Consignes.
1/ Pour chaque affirmation ci-dessous, dites si elle est conforme à l'extrait sur le partage de responsabilité, en répondant par oui ou non et en citant les mots de l'extrait qui tranchent. (a) L'expert avait réparti la responsabilité à parts égales entre les deux sociétés. (b) La cour met 70 % de la responsabilité à la charge de la SCI Mas de Kle. (c) L'expert a retenu l'existence d'un préjudice immatériel.
2/ Recopiez à l'identique le passage de l'extrait sur le partage de responsabilité qui s'ouvre sur les mots contenant « Dans ces conditions, le » et se referme sur « 155,48 euros . ».

Extrait du document.
################

Si l'expert a partagé la responsabilité par moitié entre la SCI Mas de Kle et la SARL Perrier TP, il convient cependant de relever que si la SCI Mas de Kle aurait dû financer l'étude spécifique préconisée par Fondasol, il appartenait à la SARL Perrier TP, en sa qualité de professionnelle chargée de la réalisation des fondations des deux bâtiments mais également de l'enrochement et du remblai d'une plateforme, d'exiger une étude définissant le principe conceptuel avant de réaliser les travaux, l'expert précisant que la SARL Perrier TP avait nécessairement connaissance de l'étude Fondasol, sans quoi elle n'aurait pu établir de devis.
Dans ces conditions, le partage de responsabilité entre les co-auteurs du dommage s'effectuera de la façon suivante :
- 30 % à la charge de la SCI Mas de Kle
- 70 % à la charge de la SARL Perrier TP
Le jugement sera infirmé de ce chef.
Sur le préjudice matériel :
L'expert a évalué le montant des préjudices matériels subis par la SCI Mas de Kle à la somme de 150 155,48 euros .
Compte tenu du partage de responsabilité retenu, il convient de fixer la créance de la SCI Mas de Kle au passif de la liquidation judiciaire de la SARL Perrier TP à la somme de 105 108,83 euros.
Le jugement sera infirmé de ce chef.
En revanche, la SCI Mas de Kle, qui sollicite une somme de 1 333 033,68 euros correspondant à sa déclaration de créance, ne motive et ne justifie aucunement devant la cour l'existence de préjudice supplémentaire et le bien fondé d'une telle demande, étant rappelé que l'expert a écarté l'existence de tout préjudice immatériel.
La demande présentée à ce titre sera rejetée et le jugement confirmé de ce chef.

################

(Entrées de données enregistrées)
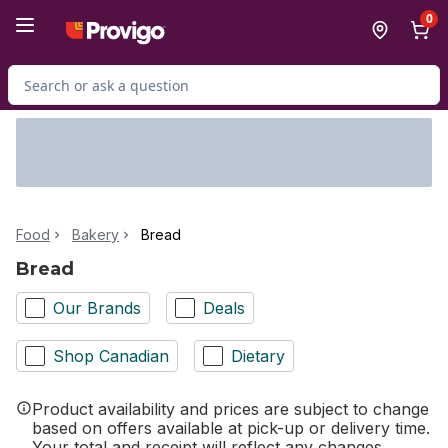
Skip to Main Content
Skip to Footer
0
Search for Product
Food
Bakery
Bread
Bread
Our Brands
Deals
Shop Canadian
Dietary
Product availability and prices are subject to change
based on offers available at pick-up or delivery time.
Your total and receipt will reflect any changes.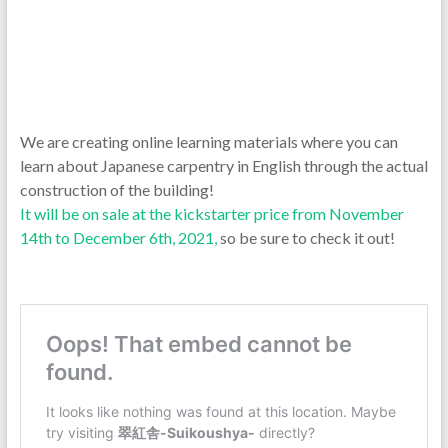
We are creating online learning materials where you can
learn about Japanese carpentry in English through the actual
construction of the building!
It will be on sale at the kickstarter price from November
14th to December 6th, 2021,
so be sure to check it out!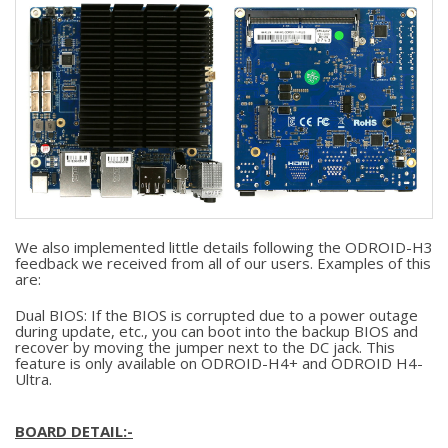
We also implemented little details following the ODROID-H3
feedback we received from all of our users. Examples of this
are:
Dual BIOS: If the BIOS is corrupted due to a power outage
during update, etc., you can boot into the backup BIOS and
recover by moving the jumper next to the DC jack. This
feature is only available on ODROID-H4+ and ODROID H4-
Ultra.
BOARD DETAIL:-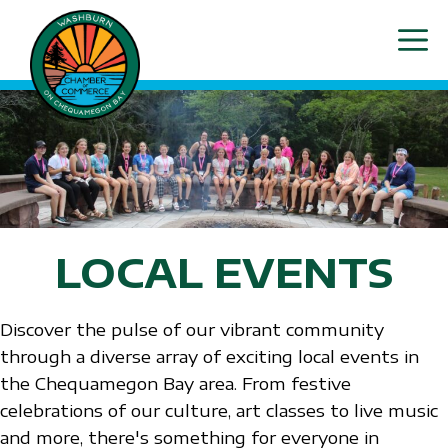
Skip
ME
to
content
LOCAL EVENTS
Discover the pulse of our vibrant community
through a diverse array of exciting local events in
the Chequamegon Bay area. From festive
celebrations of our culture, art classes to live music
and more, there's something for everyone in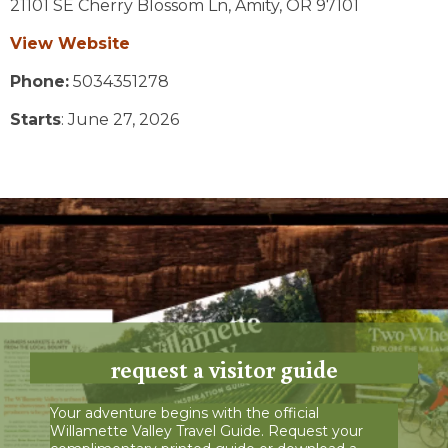
21101 SE Cherry Blossom Ln,
Amity,
OR
97101
View Website
Phone:
5034351278
Starts
: June 27, 2026
request a visitor guide
Your adventure begins with the official
Willamette Valley Travel Guide. Request your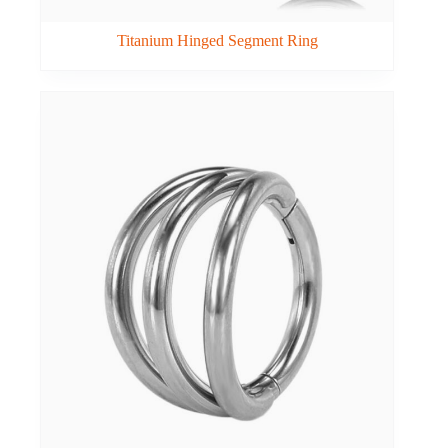
Titanium Hinged Segment Ring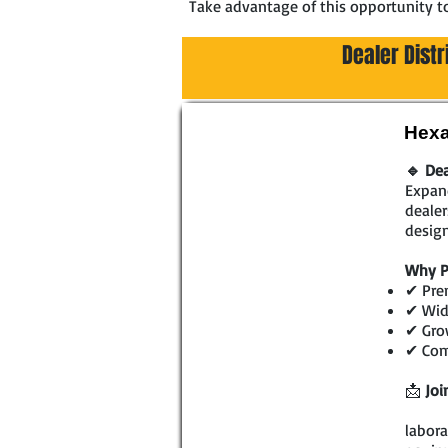
Take advantage of this opportunity t
Dealer Dist
Hexa
🔹 Dea
Expand
dealer
design
Why P
✔ Prem
✔ Wide
✔ Gro
✔ Comp
📩
Joi
labora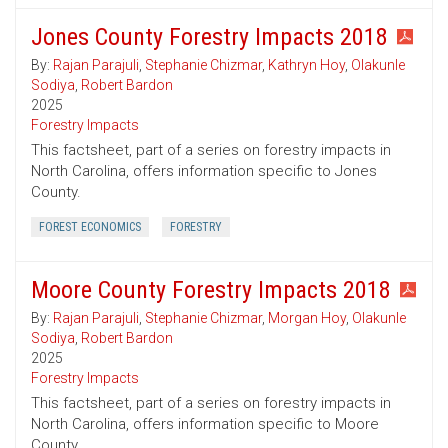
Jones County Forestry Impacts 2018
By:
Rajan Parajuli
,
Stephanie Chizmar
,
Kathryn Hoy
,
Olakunle
Sodiya
,
Robert Bardon
2025
Forestry Impacts
This factsheet, part of a series on forestry impacts in
North Carolina, offers information specific to Jones
County.
FOREST ECONOMICS
FORESTRY
Moore County Forestry Impacts 2018
By:
Rajan Parajuli
,
Stephanie Chizmar
,
Morgan Hoy
,
Olakunle
Sodiya
,
Robert Bardon
2025
Forestry Impacts
This factsheet, part of a series on forestry impacts in
North Carolina, offers information specific to Moore
County.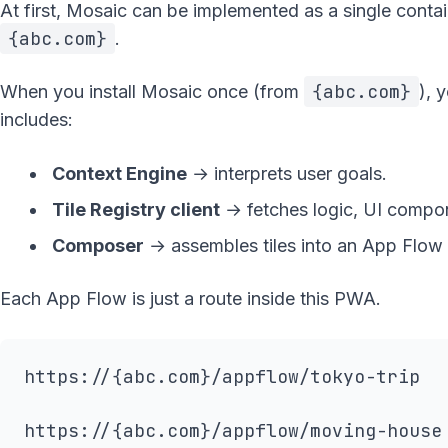
At first, Mosaic can be implemented as a single cont
{abc.com}
.
{abc.com}
When you install Mosaic once (from
), 
includes:
Context Engine
→ interprets user goals.
Tile Registry client
→ fetches logic, UI compo
Composer
→ assembles tiles into an App Flow a
Each App Flow is just a route inside this PWA.
https://{abc.com}/appflow/tokyo-trip
https://{abc.com}/appflow/moving-house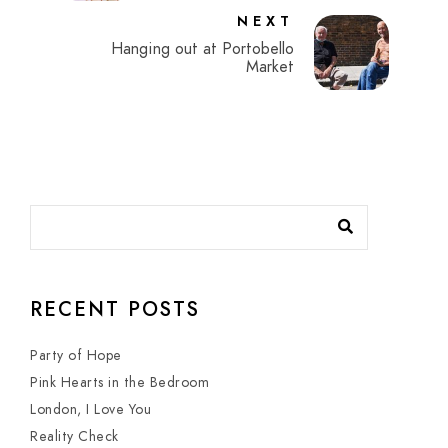
NEXT
Hanging out at Portobello
Market
RECENT POSTS
Party of Hope
Pink Hearts in the Bedroom
London, I Love You
Reality Check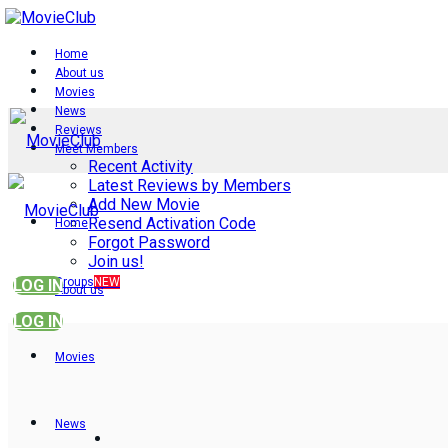
Home
About us
Movies
News
Reviews
Meet Members
Recent Activity
Latest Reviews by Members
Add New Movie
Resend Activation Code
Home
Forgot Password
Join us!
Groups
NEW
LOG IN
About us
LOG IN
Movies
News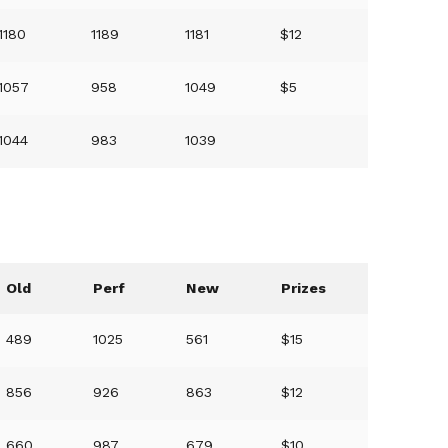
1180
1189
1181
$12
1057
958
1049
$5
1044
983
1039
Old
Perf
New
Prizes
489
1025
561
$15
856
926
863
$12
660
987
679
$10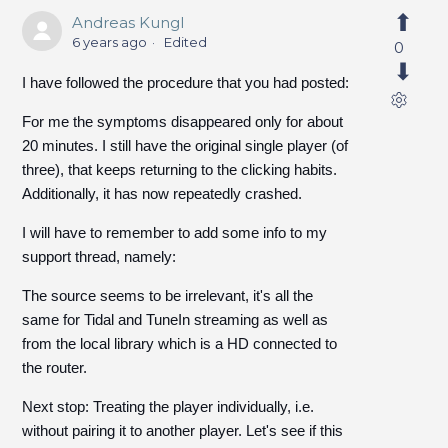
Andreas Kungl
6 years ago
Edited
0
I have followed the procedure that you had posted:
For me the symptoms disappeared only for about
20 minutes. I still have the original single player (of
three), that keeps returning to the clicking habits.
Additionally, it has now repeatedly crashed.
I will have to remember to add some info to my
support thread, namely:
The source seems to be irrelevant, it's all the
same for Tidal and TuneIn streaming as well as
from the local library which is a HD connected to
the router.
Next stop: Treating the player individually, i.e.
without pairing it to another player. Let's see if this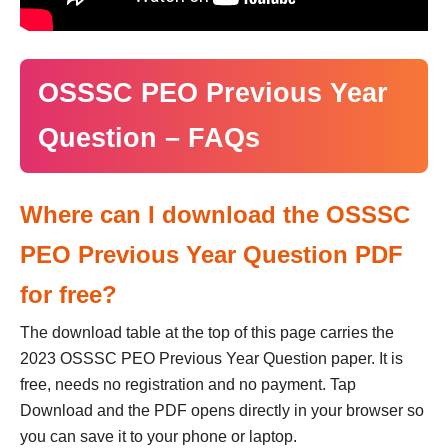
OSSSC PEO Previous Year
Question – FAQs
Where can I download the OSSSC
PEO Previous Year Question PDF
for free?
The download table at the top of this page carries the
2023 OSSSC PEO Previous Year Question paper. It is
free, needs no registration and no payment. Tap
Download and the PDF opens directly in your browser so
you can save it to your phone or laptop.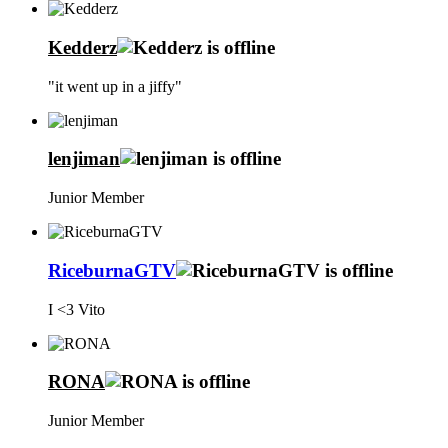
Kedderz
"it went up in a jiffy"
lenjiman
Junior Member
RiceburnaGTV
I <3 Vito
RONA
Junior Member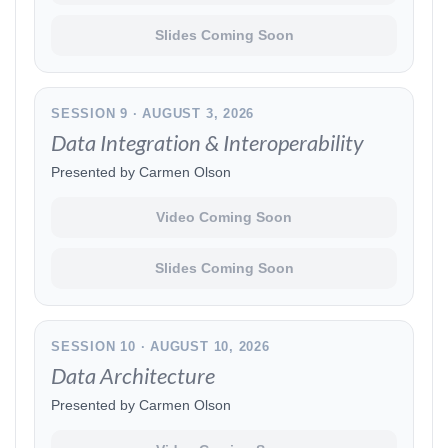
Slides Coming Soon
SESSION 9 · AUGUST 3, 2026
Data Integration & Interoperability
Presented by Carmen Olson
Video Coming Soon
Slides Coming Soon
SESSION 10 · AUGUST 10, 2026
Data Architecture
Presented by Carmen Olson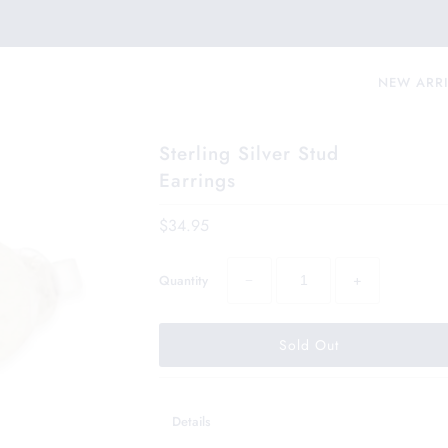
NEW ARR
Sterling Silver Stud
Earrings
$34.95
−
+
Quantity
Details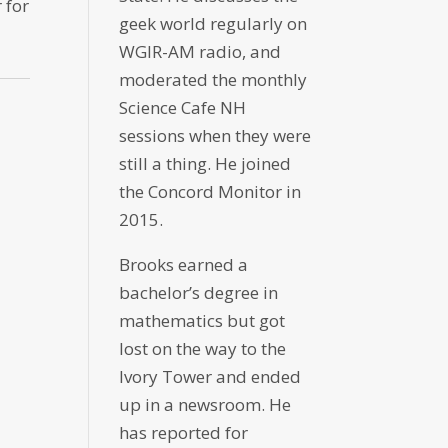
 for
geek world regularly on
WGIR-AM radio, and
moderated the monthly
Science Cafe NH
sessions when they were
still a thing. He joined
the Concord Monitor in
2015.
Brooks earned a
bachelor’s degree in
mathematics but got
lost on the way to the
Ivory Tower and ended
up in a newsroom. He
has reported for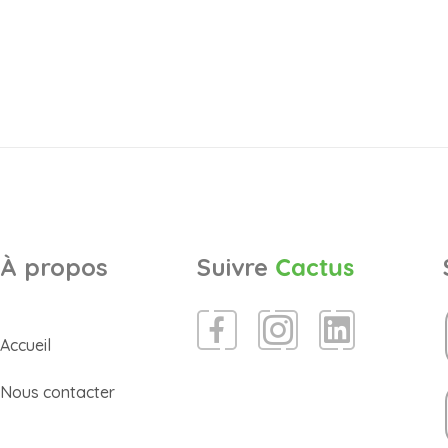
À propos
Suivre
Cactus
Accueil
Nous contacter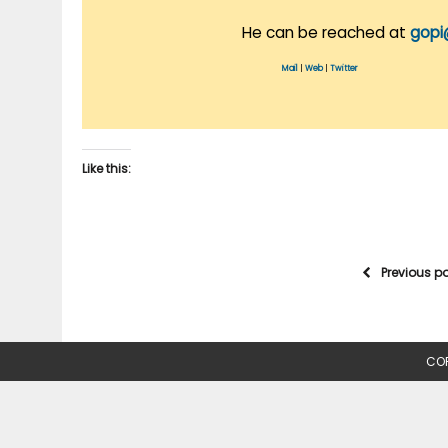
He can be reached at
gopi
Mail
|
Web
|
Twitter
Like this:
Previous p
COP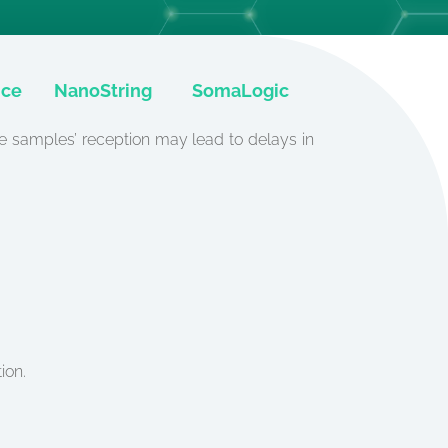
ice
NanoString
SomaLogic
he samples’ reception may lead to delays in
ion.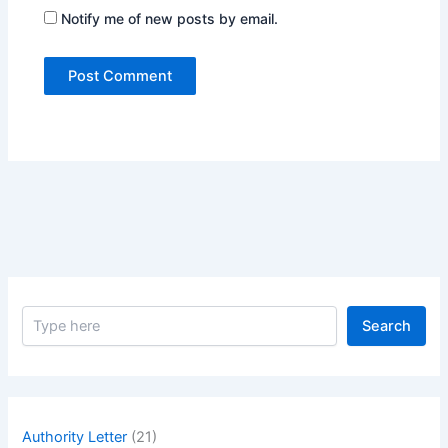
Notify me of new posts by email.
S
Search
e
a
r
c
h
Authority Letter
(21)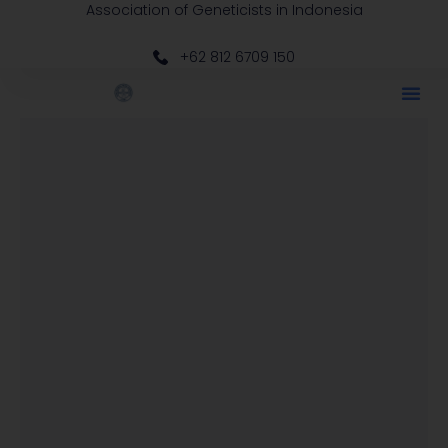
Association of Geneticists in Indonesia
+62 812 6709 150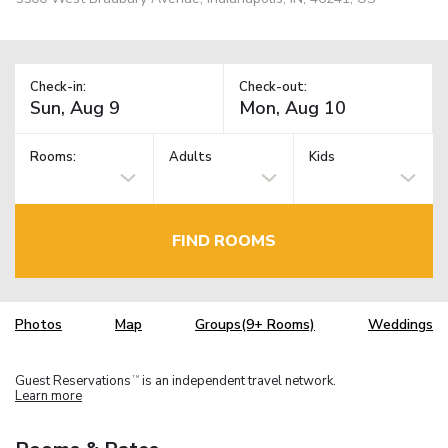
Check-in:
Check-out:
Rooms:
Adults
Kids
FIND ROOMS
Photos
Map
Groups(9+ Rooms)
Weddings
Guest Reservations
is an independent travel network.
TM
Learn more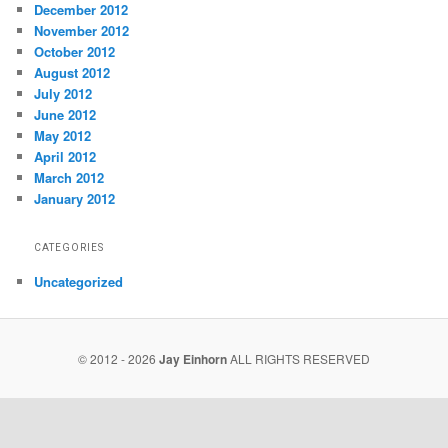
December 2012
November 2012
October 2012
August 2012
July 2012
June 2012
May 2012
April 2012
March 2012
January 2012
CATEGORIES
Uncategorized
© 2012 - 2026
Jay Einhorn
ALL RIGHTS RESERVED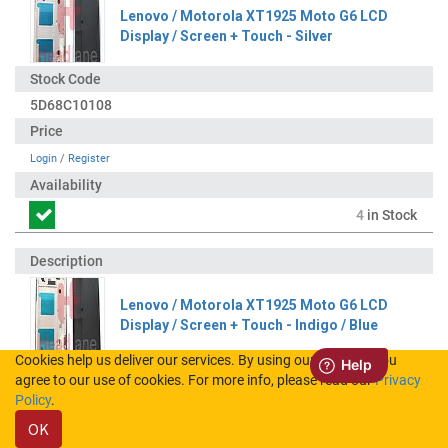
Lenovo / Motorola XT1925 Moto G6 LCD
Display / Screen + Touch - Silver
5D68C10108
Login
/
Register
4
in Stock
Lenovo / Motorola XT1925 Moto G6 LCD
Display / Screen + Touch - Indigo / Blue
Cookies help us deliver our services. By using our services, you
agree to our use of cookies. For more info, please read our
Privacy
5D68C10107
Policy
.
OK
Login
/
Register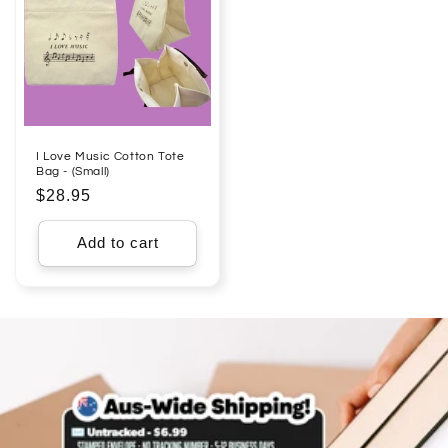
I Love Music Cotton Tote
Bag - (Small)
Regular
$28.95
price
Add to cart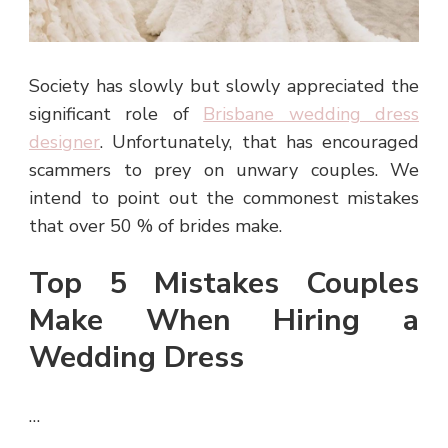
Society has slowly but slowly appreciated the
significant role of
Brisbane wedding dress
designer
. Unfortunately, that has encouraged
scammers to prey on unwary couples. We
intend to point out the commonest mistakes
that over 50 % of brides make.
Top 5 Mistakes Couples
Make When Hiring a
Wedding Dress
…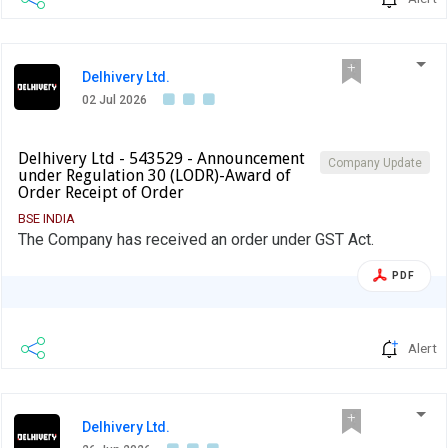
Delhivery Ltd.
02 Jul 2026
Delhivery Ltd - 543529 - Announcement
Company Update
under Regulation 30 (LODR)-Award of
Order Receipt of Order
BSE INDIA
The Company has received an order under GST Act.
PDF
Alert
Delhivery Ltd.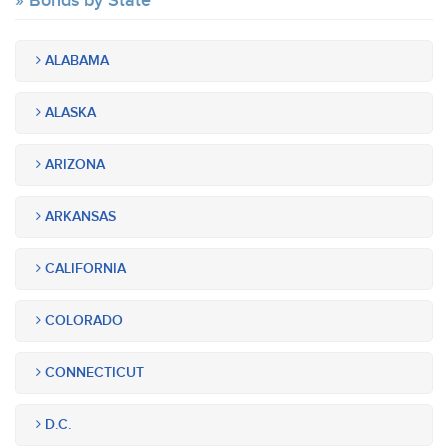
Bonds by State
ALABAMA
ALASKA
ARIZONA
ARKANSAS
CALIFORNIA
COLORADO
CONNECTICUT
D.C.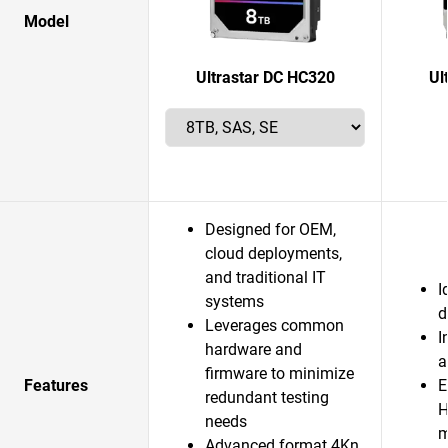
Model
Ultrastar DC HC320
Ul
Designed for OEM,
cloud deployments,
and traditional IT
I
systems
d
Leverages common
I
hardware and
a
firmware to minimize
Features
E
redundant testing
H
needs
m
Advanced format 4Kn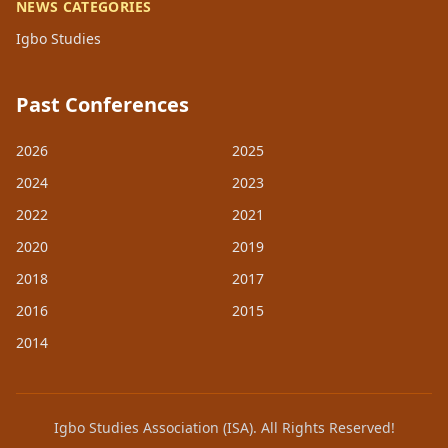
NEWS CATEGORIES
Igbo Studies
Past Conferences
2026
2025
2024
2023
2022
2021
2020
2019
2018
2017
2016
2015
2014
Igbo Studies Association (ISA). All Rights Reserved!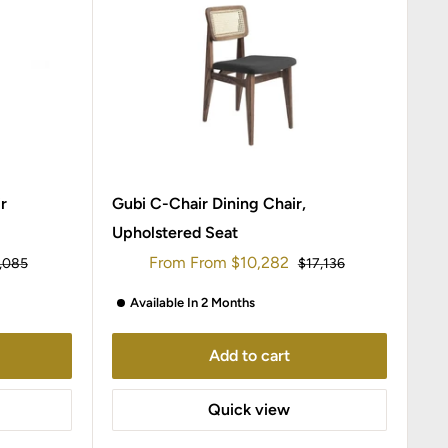
r
Gubi C-Chair Dining Chair,
Upholstered Seat
Sale
From
From
$10,282
ular
Regular
,085
$17,136
ce
price
price
Available In 2 Months
Add to cart
Quick view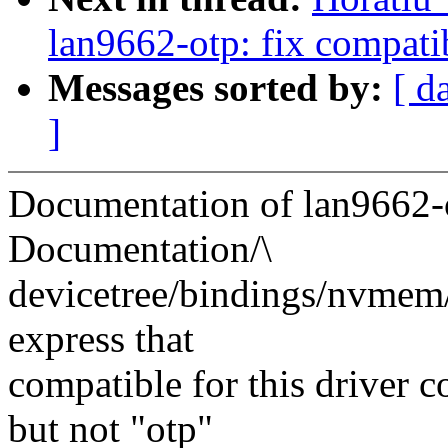
lan9662-otp: fix compat
Messages sorted by:
[ d
]
Documentation of lan9662-
Documentation/\
devicetree/bindings/nvmem
express that
compatible for this driver c
but not "otp"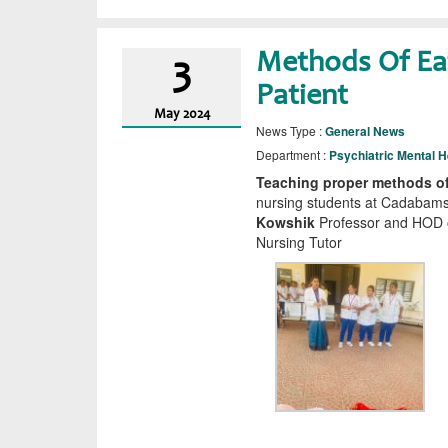
Methods Of Eat
3
Patient
May
2024
News Type :
General News
Department :
Psychiatric Mental H
Teaching proper methods of 
nursing students at Cadabams
Kowshik
Professor and HOD o
Nursing Tutor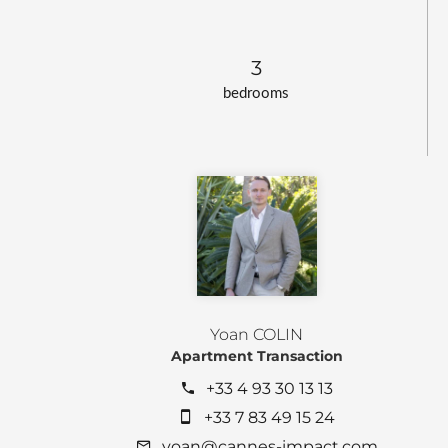
3
bedrooms
Yoan COLIN
Apartment Transaction
+33 4 93 30 13 13
+33 7 83 49 15 24
yoan@cannes-impact.com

################

Corrigés.
1/
(a) Oui : « l'expert a partagé la responsabilité par moitié entre la SCI Mas de Kle et la SARL Perrier TP »
(b) Non : « 30 % à la charge de la SCI Mas de Kle »
(c) Non : « l'expert a écarté l'existence de tout préjudice immatériel »

2/
Dans ces conditions, le partage de responsabilité entre les co-auteurs du dommage s'effectuera de la façon suivante :
- 30 % à la charge de la SCI Mas de Kle
- 70 % à la charge de la SARL Perrier TP
Le jugement sera infirmé de ce chef.
Sur le préjudice matériel :
L'expert a évalué le montant des préjudices matériels subis par la SCI Mas de Kle à la somme de 150 155,48 euros .